- _Trecho do texto_
Sergio Diniz da Costa: ‘Uva, vinho e amizade’
Rua Dr. Arthur Martins. Aproximadamente 13h00. Um policial militar de baixa estatura, magro, aparência sisuda e rosto marcado pelo tempo acena para que eu pare o carro. Rápida e instintivamente, confiro mentalmente documentos, equipamentos e as condições gerais do veículo. Tudo em ordem. Graças a Deus! Apesar do adiantado da hora para o almoço, acredito que seja apenas uma vistoria de rotina e, por essa razão, não perderei muito tempo. Todavia, por cautela, questiono o policial se cometi alguma infração de trânsito. Não, até então, não cometera nenhuma. Era de fato uma vistoria de rotina. Respirei aliviado. Até o momento em que o PM, ao examinar os documentos do carro, constatou que o licenciamento vencera há pouco tempo. Emudeci. Engasguei. Suei. Contabilizei a futura perda financeira, eventual apreensão do veículo etc. etc. etc.
E agora, José? (lembrei-me do belíssimo poema de Carlos Drummond de Andrade). E agora? As penas da lei, completou o meu juiz interior. Esperei, assim, a minha sentença. Porém, ela não veio. Não da forma como a letra fria do papel haveria de impor. Veio, ao contrário, por meio de uma admoestação, semelhante àquela dos pais para com os filhos, ou do mestre para com o aluno. E a multa? Surpreso, questionei sobre ela, pois, afinal, não é a sanção da lei que coíbe os homens para a prática das infrações? Esse não era, contudo, o pensamento daquele policial. Segundo sua filosofia de vida e de trabalho, há outras formas de educar e punir os homens. O guarda de trânsito, o policial militar ─ segundo ele ─, não tem uma rígida formação profissional para sair às ruas como aquele que detém um poder ilimitado, punindo qualquer um por qualquer infração; não, o rígido tempo de Academia é um tempo de aprendizagem, formação, educação; educação de si mesmo, para um difícil trabalho diante da comunidade.

- _Dados fornecidos_

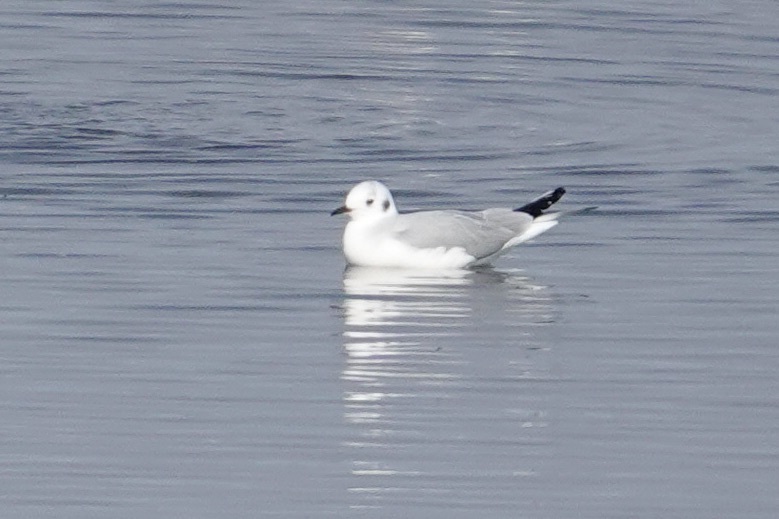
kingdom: Animalia
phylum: Chordata
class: Aves
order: Charadriiformes
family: Laridae
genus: Chroicocephalus
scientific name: Chroicocephalus philadelphia
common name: Bonaparte's gull
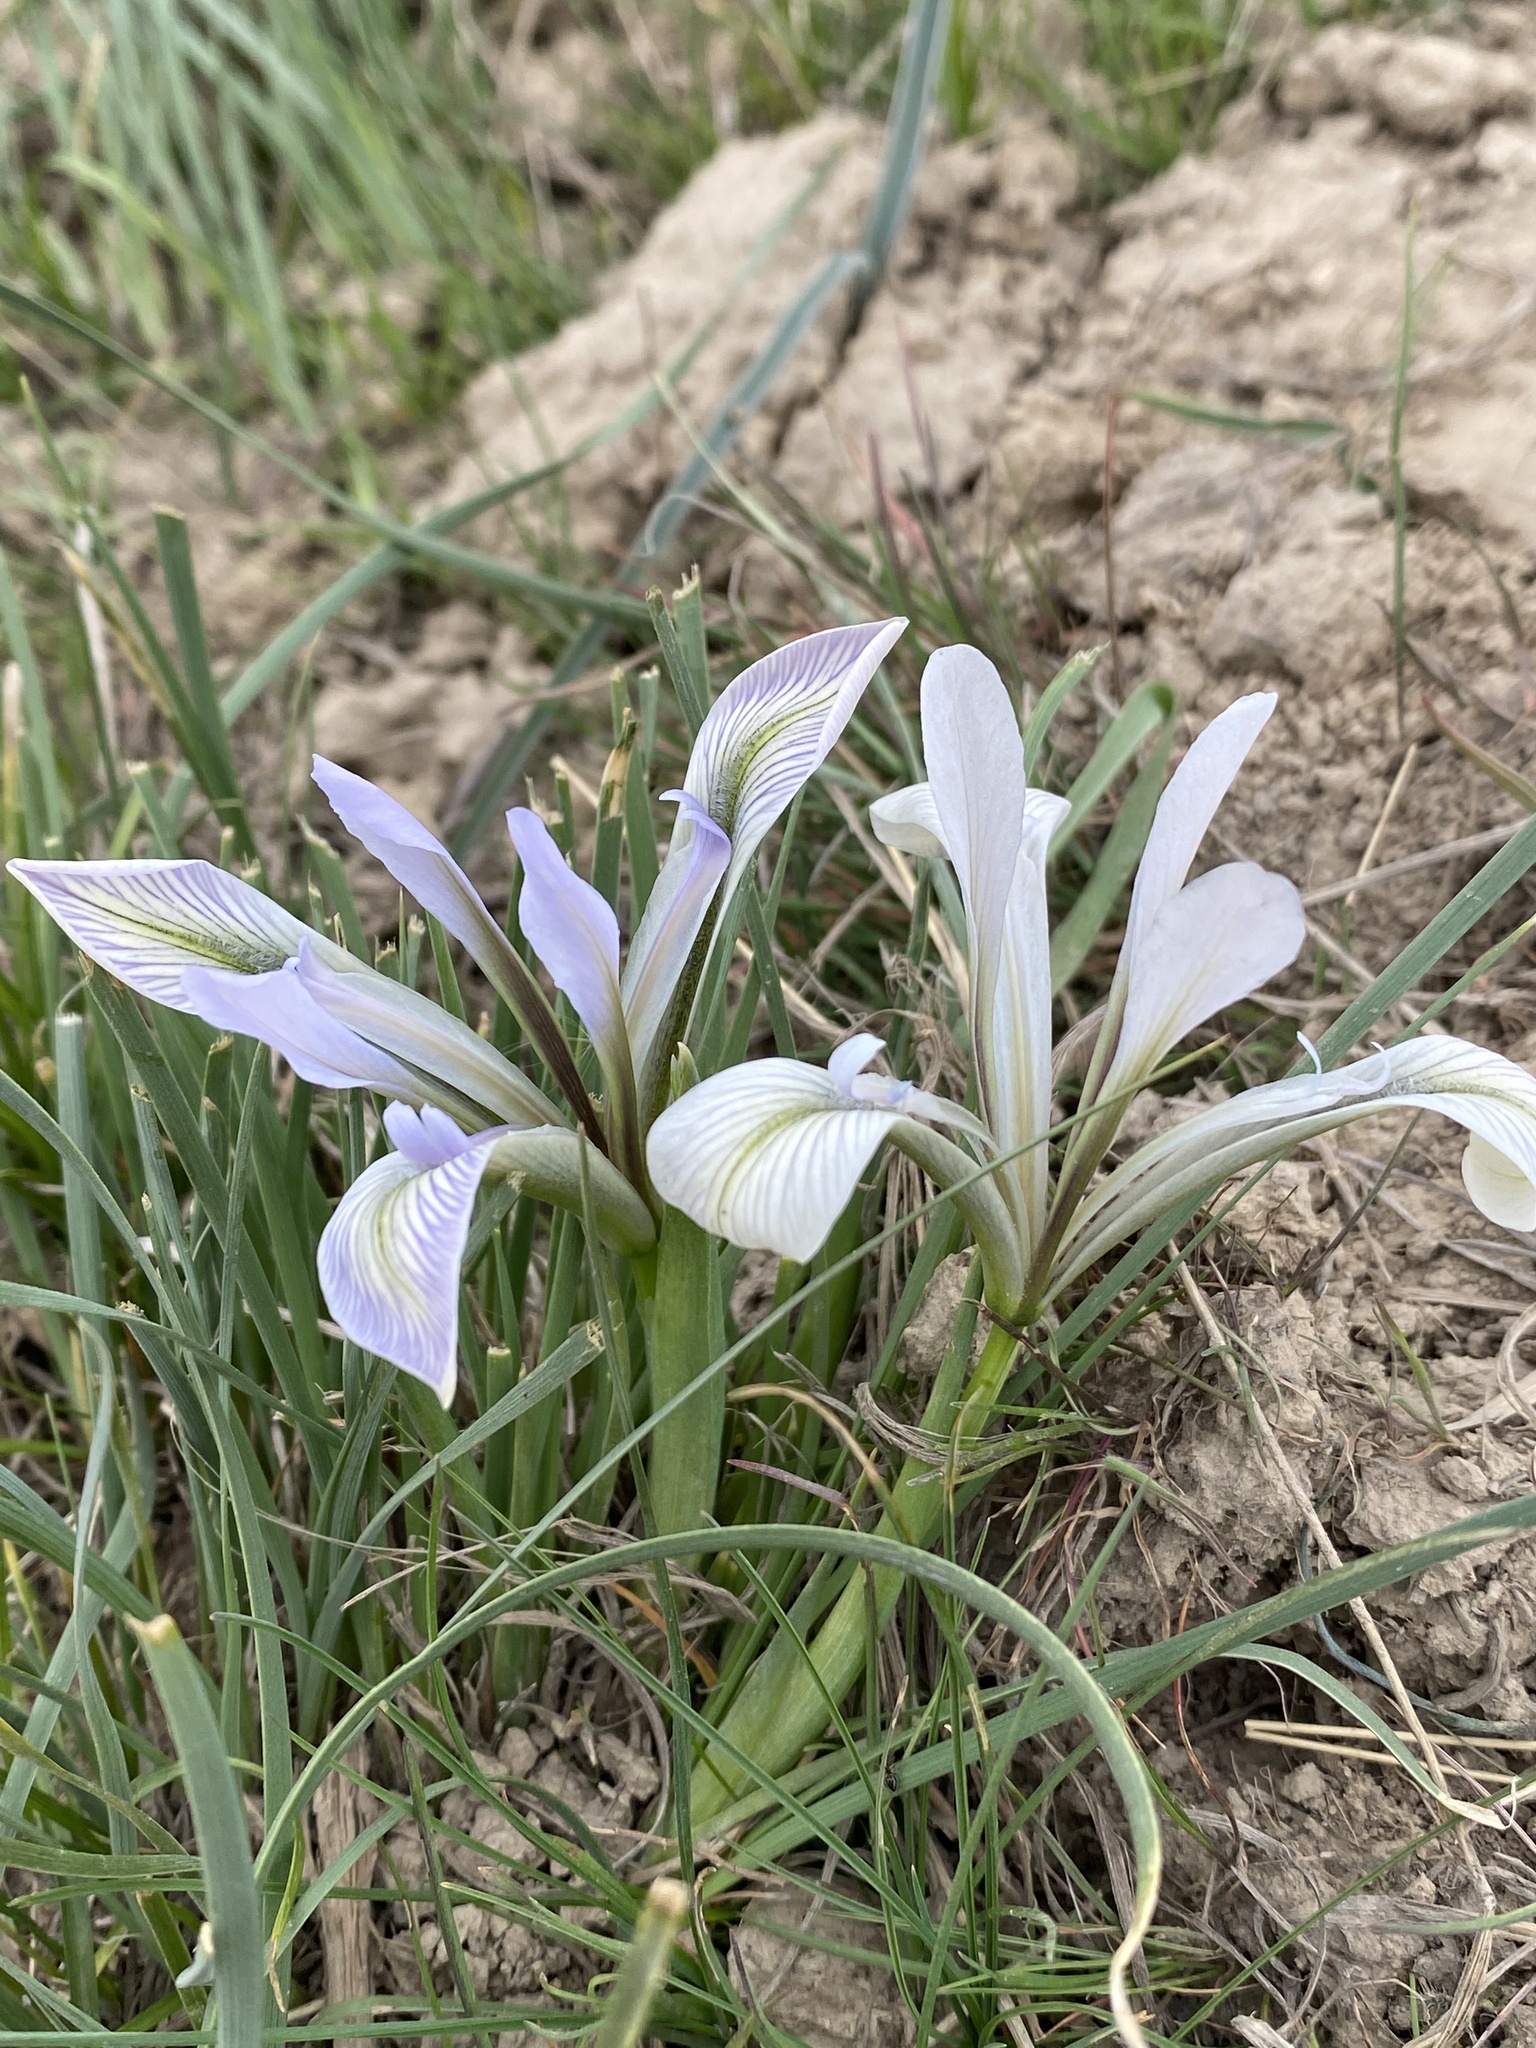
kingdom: Plantae
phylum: Tracheophyta
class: Liliopsida
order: Asparagales
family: Iridaceae
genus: Iris
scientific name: Iris loczyi
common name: Tian shan mountain iris
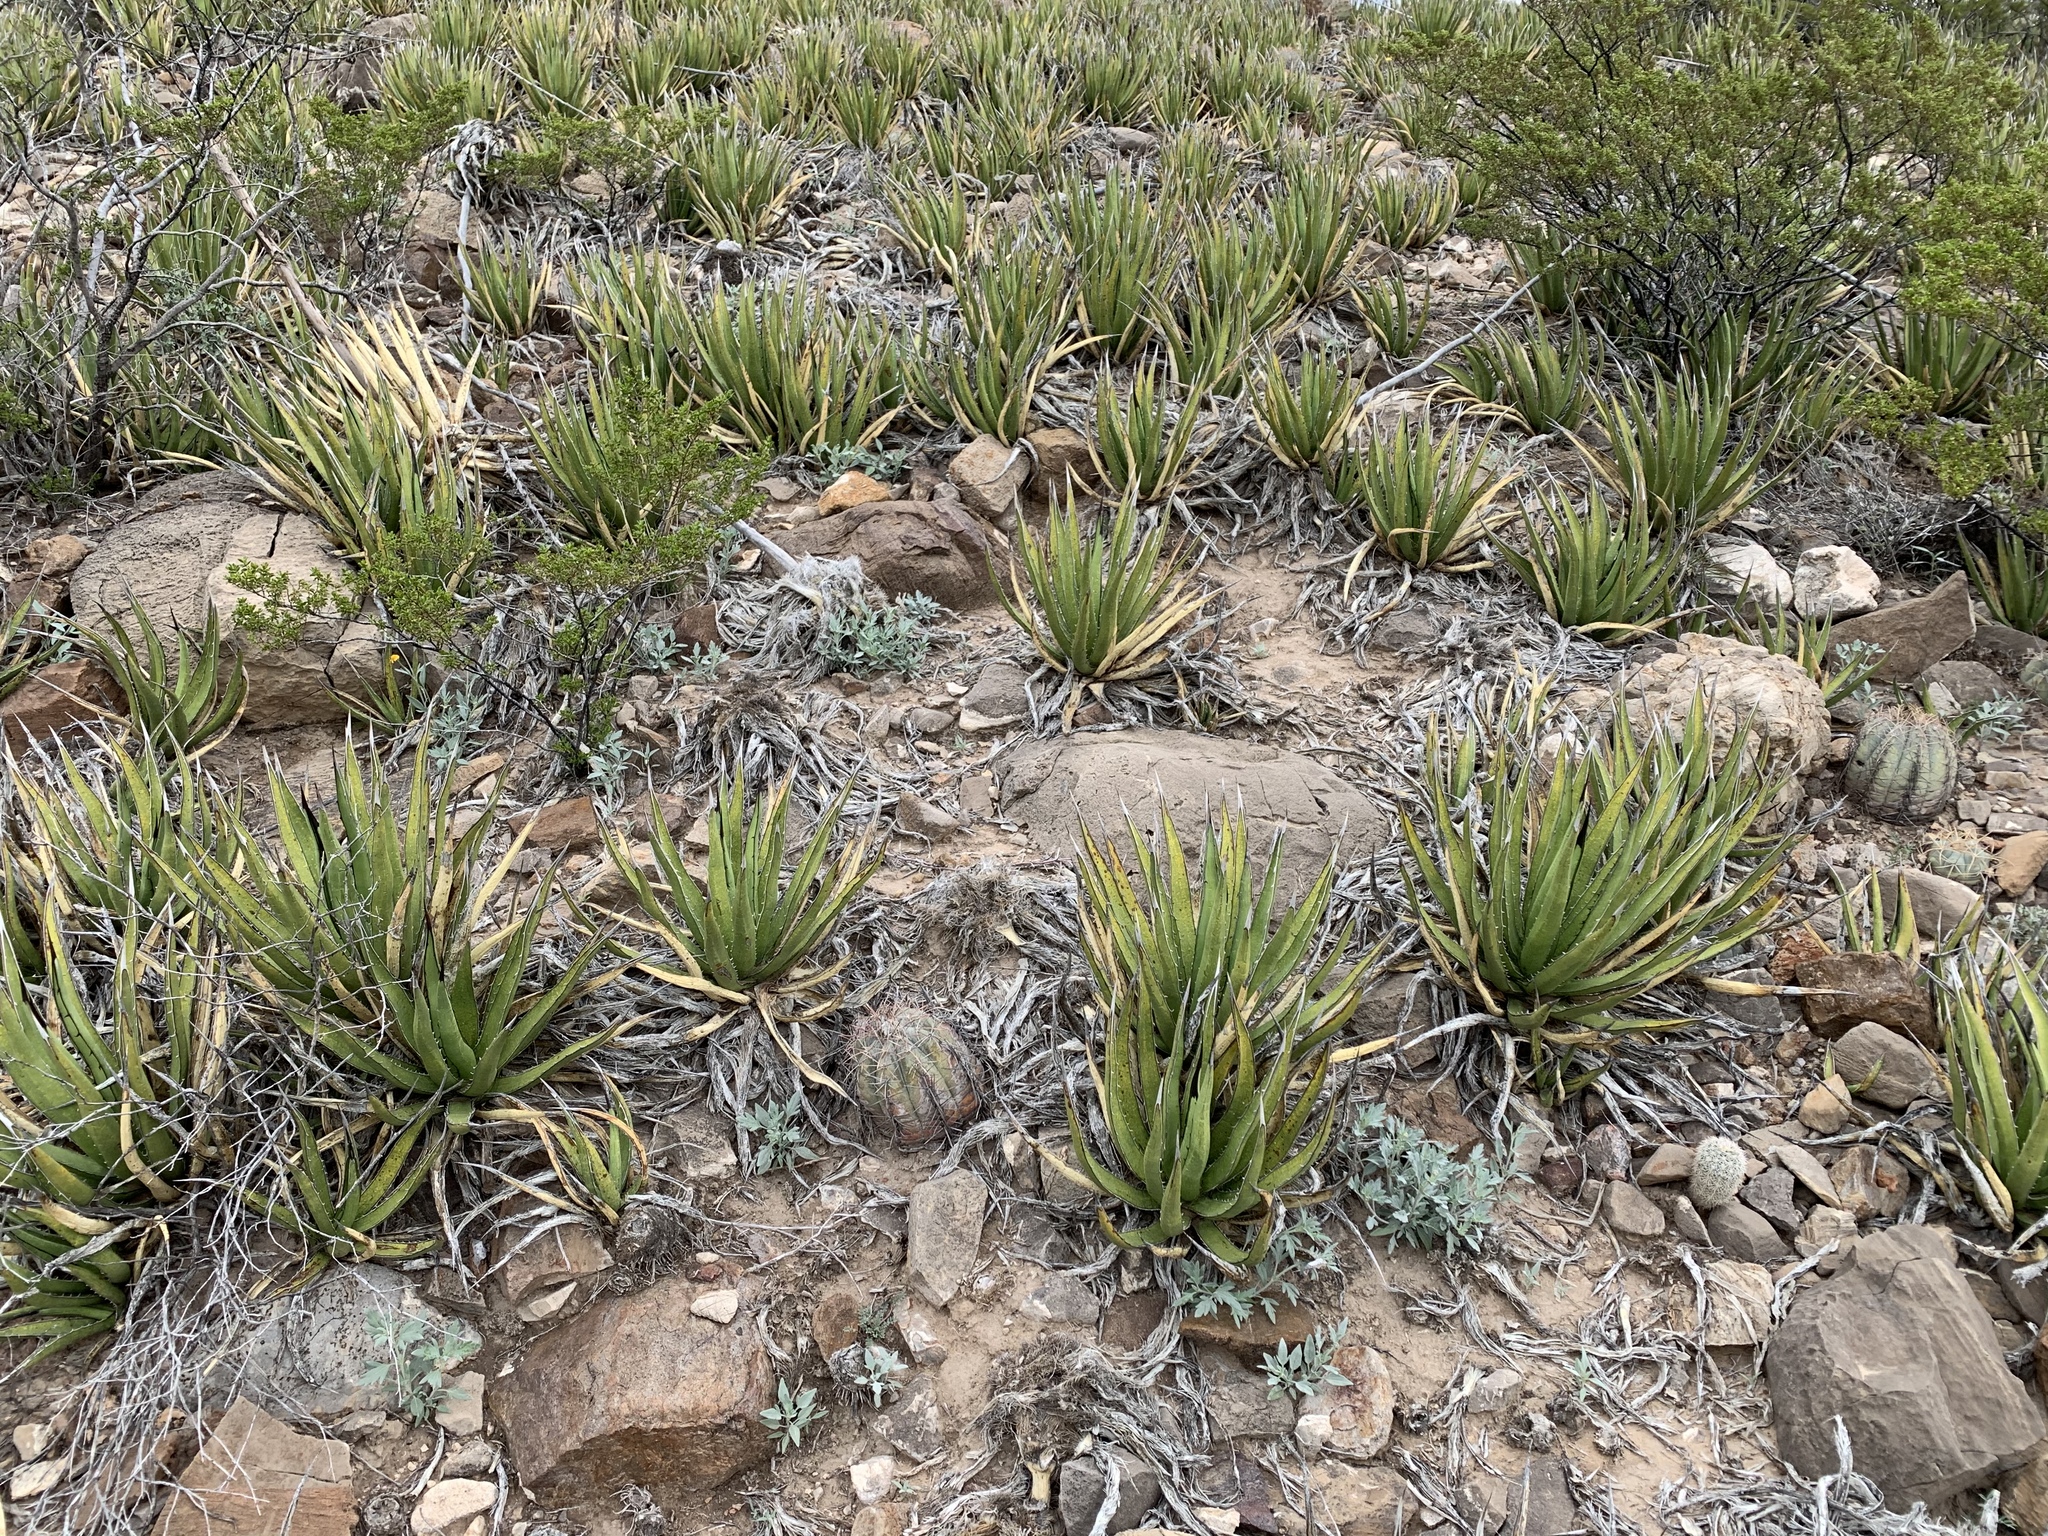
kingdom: Plantae
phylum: Tracheophyta
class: Liliopsida
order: Asparagales
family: Asparagaceae
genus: Agave
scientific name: Agave lechuguilla
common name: Lecheguilla agave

- _O que fazer_
Continue a crônica sobre a abordagem do policial no trânsito, começando logo depois da última frase.

- _Resultado da tarefa_
Ouvi, surpreso e gratificado, as palavras daquele homem simples, que vestia um uniforme descolorido pela exposição diária a um sol inclemente e, somente naquele momento, e mais surpreso ainda, notei o seu sobrenome: VIDEIRA. Fiz-lhe, então, uma observação: videira é uma trepadeira e produz uva. E ele, certamente sabendo disso, arrematou: ─ uva passa, olhe as rugas do meu rosto… Não pude deixar de rir, diante de seu senso de humor. E entre alguns comentários sobre a vida, incluindo a importância da amizade, passamos alguns minutos conversando. Num determinado momento, ele, que não descurara o trânsito, interrompeu a conversa, e para exemplificar o papel orientador do policial, postou-se no meio da rua, com aquele semblante “severo” que eu conhecera minutos antes e determinou que outro veículo parasse; uma senhora dirigia sem o cinto de segurança. Com um simples (mas significativo) olhar, fez-lhe ver que ela se esquecera de algo importante; a motorista, com um sorriso constrangido, rapidamente colocou o equipamento de segurança. A seguir, foi-lhe liberada a passagem. E a senhora, com seu acompanhante, continuou seu trajeto; não antes de proferir (e também seu acompanhante) um sonoro e feliz “muito obrigado!”.
Videira me confidenciou, em seguida, que fizera muitos amigos, agindo dessa forma. Concordei com ele e, para confirmar suas palavras, disse-lhe que gostaria de lhe dar um presente. Imediatamente, ele recusou. Sosseguei-lhe o espírito: era apenas um livro de Direito de minha autoria que, de certa forma, por meio de uma argumentação mais altaneira, também falava de relacionamentos pautados no bom senso e na ética. Diante da explicação, ele aceitou o presente, comentando que, sempre que possível, no quartel acessava sites jurídicos.
Com a ideia do almoço já esquecida (e sem sentir falta dele), me despedi daquele policial, a princípio um estranho, de ar sisudo, mas, de repente, um novo amigo; um amigo que estaria diariamente naquele posto, orientando outros motoristas desatentos; um amigo de farda desbotada pelo sol, mas com ele resplandecendo em seu coração.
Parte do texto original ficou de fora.